Farms to Tables: Diehl's Bee Well honey has been a nine-year labour of love
BY SHAWN LOUGHLIN
In the long days and isolation of the COVID-19 pandemic, many people found their way to a number of homesteading activities, like growing their own vegetable gardens, baking sourdough bread and harvesting their own honey. Dianne Diehl from the Ethel area was ahead of that curve on having her own small honey-making operation, Bee Well, which has now been going for about nine years and has won a number of accolades along the way.
Diehl and her husband Dave, who live on Cardiff Road near Ethel, had always expressed a bit of an interest in having their own hives and harvesting their own honey, so when the opportunity presented itself, they jumped at the chance. Dave, however, says that the bees are Dianne’s babies now and that he leaves most of the operation to her. He’s on-call for manual labour, lifting and moving things as necessary, whenever it’s needed.
A friend was heading up to Meaford to pick up some bees and Dianne asked if she could have two nuc boxes and that was how she got her start. She had read up on some of the basics of keeping your own bees and she hit the ground running. Nuc boxes are small boxes of bees, usually used to start your own hives.
One thing she’s learned, however, from season to season, is that what might work for one person may not work for another and what may work one season may cause problems the next.
On that point, Dianne began with those two small nuc boxes, but has since grown her operation, but the trick is to always get the bees through the winter and it doesn’t always work.
She said there is a lot of trial and error to the process and a lot of learning on the spot and along the way. In winter, for example, she would jacket the bees with a foam and plastic wrap and retain nearly all of them the following spring. Then, the following winter, with the exact same process, she lost about half of her bees. So, it’s hard to know what to do from season to season when you’re still learning and doing it at your home farm.
When it comes to expansion, however, Dianne says you’re able to split the hives when they grow large enough, thus, growing your operation.
At one point, Dianne had as many as 15 hives operating - that was about four years ago. However, through winter loss, she was down to only four at one point and now sits at seven for the operation, which has a home near the back of their property, which still contains several dozen workable acres that are currently planted with beans this season.
The process has its ups and downs, Dianne says, but she’s always learning and adjusting.
As for the finished product, Dianne and Bee Well don’t exactly have a retail presence, but she gets her 100 per cent local, raw honey out into the community when she can.

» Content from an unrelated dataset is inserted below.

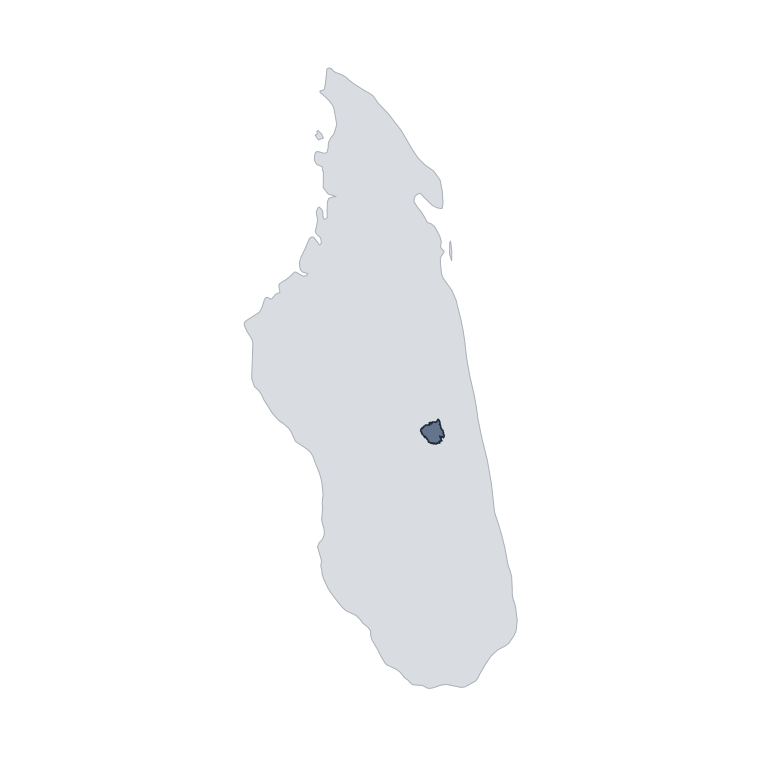 Fandriana, Amoron'i Mania, Madagascar (highlighted), rotated 333°
{"feature_id": "10022922B23434626058692", "entity_name": "Fandriana", "entity_type": "district", "adm_level": 2, "iso_a3": "MDG", "parent_name": "Madagascar", "parent_adm1": "Amoron'i Mania", "projection": "robinson", "projection_center": [47.379, -20.289], "detail": "fine", "context": "in_parent", "style": "filled", "palette": "slate", "viewbox_px": 768, "rotation_deg": 333, "n_neighbors": 0, "source": "geoboundaries", "source_scale": "gbopen_adm2", "svg_char_len": 7565}
<svg xmlns="http://www.w3.org/2000/svg" viewBox="0 0 768 768"><g transform="rotate(333 384 384)"><path d="M489.4,93.4L491.2,98.2L493.3,102.7L499.9,113.8L502.8,118.0L505.2,122.5L506.4,131.5L510.6,145.5L514.5,166.5L515.7,188.1L516.9,198.0L519.9,207.3L525.0,216.9L526.6,227.7L523.4,238.7L518.9,249.2L517.7,251.1L515.6,253.8L514.7,253.7L511.1,251.0L508.1,246.6L504.5,236.2L503.1,230.9L501.6,230.1L497.2,230.6L494.1,233.8L493.5,235.9L494.1,241.8L495.3,247.0L495.8,252.4L495.9,259.1L497.1,261.1L498.8,262.8L500.6,267.2L500.8,277.7L499.7,283.0L496.6,287.5L496.8,290.1L497.9,292.6L496.8,294.2L492.8,296.2L491.1,297.9L488.9,302.5L485.3,312.0L484.8,316.8L487.0,331.5L486.3,341.9L481.7,361.8L479.1,371.2L475.4,382.5L469.7,397.4L464.0,416.1L459.2,435.3L455.7,446.8L451.7,458.2L446.2,478.3L441.5,498.7L434.6,521.2L425.1,546.2L424.1,549.5L422.1,562.3L420.0,573.4L417.4,584.4L412.1,602.5L411.5,608.1L410.3,613.5L405.2,624.9L403.0,629.2L401.5,633.7L400.7,639.4L399.1,644.9L395.4,655.0L389.8,663.7L386.1,666.9L377.9,671.5L373.7,672.4L364.5,672.5L355.6,675.1L346.4,680.2L337.5,686.0L334.1,688.7L330.3,690.3L318.5,690.6L315.0,689.4L303.1,679.9L298.5,678.3L289.9,677.0L287.2,676.2L284.9,675.0L281.3,670.0L274.3,665.8L272.7,664.5L271.6,661.6L270.8,658.5L269.0,655.0L267.6,648.3L265.4,643.7L258.9,635.5L258.2,632.9L257.6,624.2L257.8,618.3L257.1,607.5L257.8,602.4L260.0,597.8L259.1,592.9L256.6,587.7L255.7,582.3L253.9,577.4L247.1,568.6L245.5,564.3L244.4,559.8L241.8,545.7L241.4,540.9L241.7,530.6L242.6,525.2L244.2,521.5L244.6,518.8L245.7,516.4L247.3,514.5L248.3,512.3L250.8,499.1L253.9,496.1L258.7,494.4L262.5,491.0L264.6,486.4L266.7,476.8L272.7,467.2L274.8,462.2L279.6,454.7L283.8,444.0L285.1,439.0L286.0,433.9L287.0,422.6L287.8,417.0L287.6,411.4L285.1,405.7L279.3,395.4L279.1,393.4L279.5,385.7L279.0,380.2L276.8,374.6L274.0,369.4L271.2,359.6L269.8,343.5L270.1,337.6L269.3,332.4L267.3,327.5L268.7,318.8L286.0,287.5L286.6,283.8L285.8,274.3L286.2,268.7L286.8,266.7L288.1,265.5L291.1,264.9L305.3,263.5L307.1,262.6L310.6,259.9L315.5,254.8L317.7,253.3L319.6,253.9L320.9,256.1L322.4,257.3L328.2,254.9L330.4,254.9L332.6,255.3L333.7,253.1L334.3,250.3L335.1,248.3L336.6,247.1L344.0,246.5L348.7,245.7L354.8,243.7L356.1,244.1L361.0,251.3L362.5,251.9L364.4,252.2L366.1,250.9L362.1,247.1L361.5,245.0L361.7,242.6L363.8,237.4L367.4,233.5L375.3,227.5L383.5,220.6L385.9,220.1L388.0,221.2L389.5,229.3L389.3,230.7L390.6,230.9L392.2,229.9L393.5,226.6L393.6,223.8L392.5,221.2L391.9,219.0L391.9,217.0L396.1,212.1L399.4,207.5L400.9,202.0L402.2,199.5L405.7,196.7L406.7,197.1L407.5,199.4L407.9,201.9L407.1,204.3L405.8,206.7L405.3,209.9L407.2,210.6L409.1,209.8L411.8,204.0L414.9,198.5L416.7,195.6L419.0,193.6L422.8,194.0L426.6,195.3L420.5,189.4L419.0,181.5L426.2,167.7L426.3,164.9L427.3,164.0L427.8,162.9L424.1,158.2L423.4,155.9L423.9,152.4L425.7,149.3L427.3,147.2L429.6,146.3L431.4,147.5L435.4,151.3L438.2,151.9L441.4,148.3L444.1,143.7L448.2,140.5L452.8,138.6L459.7,131.4L464.3,116.3L464.7,111.9L463.7,106.6L462.1,101.5L459.4,95.2L460.1,93.8L463.9,94.6L465.2,93.7L469.3,88.1L476.2,77.4L478.4,77.4L480.4,79.4L481.1,82.4L482.4,84.5L487.0,89.6L489.4,93.4ZM441.6,135.8L441.7,137.4L436.4,136.7L435.6,131.0L438.2,130.9L438.8,128.5L440.3,128.2L442.0,133.3L441.6,135.8ZM504.6,296.6L500.2,305.0L501.4,298.0L506.6,288.0L508.1,287.2L504.6,296.6Z" fill="#d9dde1" stroke="#a8b0b8" stroke-width="1"/><path d="M406.5,439.3L406.4,439.7L406.4,440.1L406.3,440.7L406.4,441.1L406.2,441.1L406.0,441.3L405.8,441.3L405.7,441.1L405.6,440.9L405.3,440.8L405.1,440.6L404.8,440.4L404.4,440.4L404.1,440.3L403.8,440.4L403.6,440.4L403.4,440.2L403.2,439.9L403.0,439.7L402.6,439.4L402.3,439.4L402.1,439.6L401.8,439.7L401.7,439.8L401.3,439.9L401.0,439.9L400.4,439.8L400.1,440.3L399.4,440.2L399.2,440.5L399.0,440.8L398.8,440.7L398.3,440.4L398.2,440.4L397.9,440.5L397.8,440.8L397.7,441.0L397.5,440.9L397.3,440.6L397.1,440.6L396.8,441.0L396.7,441.0L395.9,441.5L395.9,441.9L395.8,442.1L395.5,442.4L395.3,442.6L395.5,442.9L395.5,443.5L395.7,443.9L395.7,444.6L395.7,444.8L395.3,444.8L395.2,444.8L395.3,445.6L395.2,445.9L395.3,446.1L395.3,446.3L395.5,446.9L395.8,447.3L395.8,447.6L395.9,448.3L395.9,448.8L395.9,449.2L396.0,449.8L396.3,449.6L396.3,449.4L396.5,449.2L396.7,449.3L396.9,449.4L397.1,449.5L397.1,449.9L397.1,450.1L396.9,450.4L396.9,450.6L397.1,450.8L397.0,451.0L397.0,451.4L397.1,451.6L397.3,451.8L397.5,452.1L397.4,452.3L397.5,452.3L397.5,452.6L397.4,452.7L397.4,452.8L397.5,453.0L397.6,453.4L397.7,453.6L397.7,453.9L397.7,454.0L397.6,454.5L397.6,454.8L397.3,455.4L397.3,455.6L397.3,455.8L397.3,456.0L397.5,456.1L397.7,455.9L397.7,456.0L397.9,456.3L398.1,456.7L398.3,456.9L398.4,457.1L398.6,457.8L399.0,458.3L399.2,458.2L399.5,458.0L399.9,458.3L399.8,458.5L400.0,458.8L400.3,458.8L400.6,458.7L400.6,458.9L400.6,459.0L400.9,459.2L400.8,459.4L400.7,459.6L400.9,459.9L401.2,459.9L401.3,459.8L401.5,459.9L401.6,460.0L401.8,459.9L401.9,459.7L402.1,459.6L402.3,459.6L402.5,459.8L402.6,460.0L402.6,460.6L402.8,460.9L403.0,461.1L403.4,461.2L403.6,461.2L403.8,461.2L404.0,461.2L404.3,460.8L404.3,460.7L404.5,460.7L404.4,460.8L404.5,461.0L405.0,461.1L405.7,461.4L406.0,461.4L406.5,461.7L406.6,461.9L406.8,462.0L407.0,461.9L407.0,461.7L407.1,461.3L407.3,461.1L407.2,461.0L407.3,460.9L407.6,460.7L407.8,460.5L407.7,460.4L407.8,460.4L408.0,460.3L408.1,460.2L408.2,460.3L408.3,460.3L408.4,460.5L408.5,460.5L408.8,460.6L409.0,460.6L409.4,460.8L409.6,461.0L409.8,460.9L409.9,460.7L409.9,460.4L409.8,460.1L409.7,460.0L409.7,459.9L409.5,459.7L409.4,459.7L409.5,459.5L409.5,459.4L409.7,459.2L409.8,459.1L410.0,458.8L410.2,458.7L410.5,458.2L410.4,458.0L410.5,457.9L410.3,457.6L410.2,457.6L409.9,457.6L409.9,457.3L409.9,457.1L409.8,456.9L409.7,456.7L409.8,456.5L409.8,456.3L409.9,456.2L410.0,456.0L410.2,456.3L410.5,456.6L410.6,456.9L410.6,457.0L410.8,457.0L411.0,457.3L411.2,457.2L411.2,457.3L411.3,457.1L411.5,457.0L411.8,457.2L411.9,457.4L412.0,457.5L412.1,457.8L412.2,458.0L412.4,458.0L412.5,458.3L412.6,458.1L412.8,458.2L413.0,458.3L413.2,458.2L413.3,458.2L413.4,458.3L413.5,458.3L413.5,458.2L413.8,458.0L413.9,457.9L413.9,457.7L414.1,457.5L414.1,457.2L414.3,457.1L414.3,456.9L414.4,456.7L414.4,456.4L414.3,456.0L414.3,455.8L414.3,455.7L414.2,455.5L414.2,455.4L414.3,455.1L414.6,454.9L414.7,454.5L414.9,454.4L414.8,454.1L414.8,453.7L415.2,452.9L415.4,452.4L415.5,452.3L415.4,452.1L415.3,451.8L415.2,451.7L415.0,451.4L415.0,451.2L414.8,451.0L414.7,450.8L414.7,450.6L414.8,450.4L414.7,450.1L414.9,449.9L415.1,449.6L415.0,449.3L414.9,449.1L414.7,449.0L414.7,448.9L414.6,448.7L414.8,448.4L414.8,448.1L415.0,447.8L415.1,447.6L415.3,447.4L415.5,447.0L415.5,446.9L415.4,446.6L415.5,446.4L415.4,446.1L415.5,445.9L415.3,445.7L415.2,445.3L415.3,445.3L415.4,445.2L415.5,445.1L415.6,444.9L415.8,444.9L415.9,444.7L416.1,444.4L416.1,444.2L416.4,443.7L416.4,443.4L416.5,443.1L416.4,442.9L416.3,442.7L416.5,442.6L416.4,442.3L416.5,442.2L416.6,441.9L416.4,441.8L416.5,441.5L416.4,441.3L416.4,441.2L416.5,441.1L416.5,440.8L416.4,440.5L416.3,440.4L416.2,440.3L416.3,440.2L416.2,440.1L415.9,440.5L415.2,440.4L415.0,440.5L414.7,440.9L414.5,441.1L414.1,441.2L413.7,441.3L413.1,441.8L412.9,441.8L412.7,441.8L412.5,441.5L412.3,441.1L412.1,440.9L411.7,440.9L410.7,440.3L410.3,440.0L410.0,439.8L409.8,439.8L409.6,440.0L409.4,439.9L409.1,440.0L408.8,440.1L408.6,440.3L408.6,440.5L408.7,440.8L408.4,440.9L408.3,441.0L408.2,440.9L408.2,440.6L408.3,440.5L408.4,440.3L408.4,440.2L408.2,440.1L408.0,439.9L408.0,439.5L408.0,439.4L407.6,439.4L407.5,439.5L407.4,439.5L407.1,439.3L407.0,439.2L406.9,439.1L406.7,439.2L406.5,439.3Z" fill="#64748b" stroke="#1e293b" stroke-width="1.5"/></g></svg>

She has jarred batches for wedding favours and the like and will sell jars when she can (if you’d like to get in touch with Dianne and Bee Well, call 519-291-7855), but where she’s really made headway is on the awards circuit.
Dianne and her Bee Well honey have been awarded by the Brussels Agricultural Society at least twice in recent years at the group’s annual Brussels Fall Fair. Last year, Dianne’s honey won at the local level and then the district level before earning her a bronze-medal finish at the provincial level.
After her third-place finish in Ontario, Dianne said she was docked a bit because there was some pollen in the honey, but, as far as she’s concerned, that’s a matter of personal preference. (Bee pollen has many benefits and it is full of nutrients and antioxidants.)
She says the honey is great but, of course, she can hardly take credit for it. Her role in the process, as she sees it, is to do her best to keep her bees alive so she can harvest their honey when it’s ready.
Dianne has also been open and welcoming to those who are interested in keeping hives and harvesting honey, hosting tours for local groups like the Majestic Women’s Institute and others.
As for how she uses it, Dianne says that she and Dave use the honey a lot at breakfast and that she bakes a lot of bread with honey in it. One of her fellow Huron East Councillors has encouraged her to make some fermented hot honey, but she has yet to take the leap.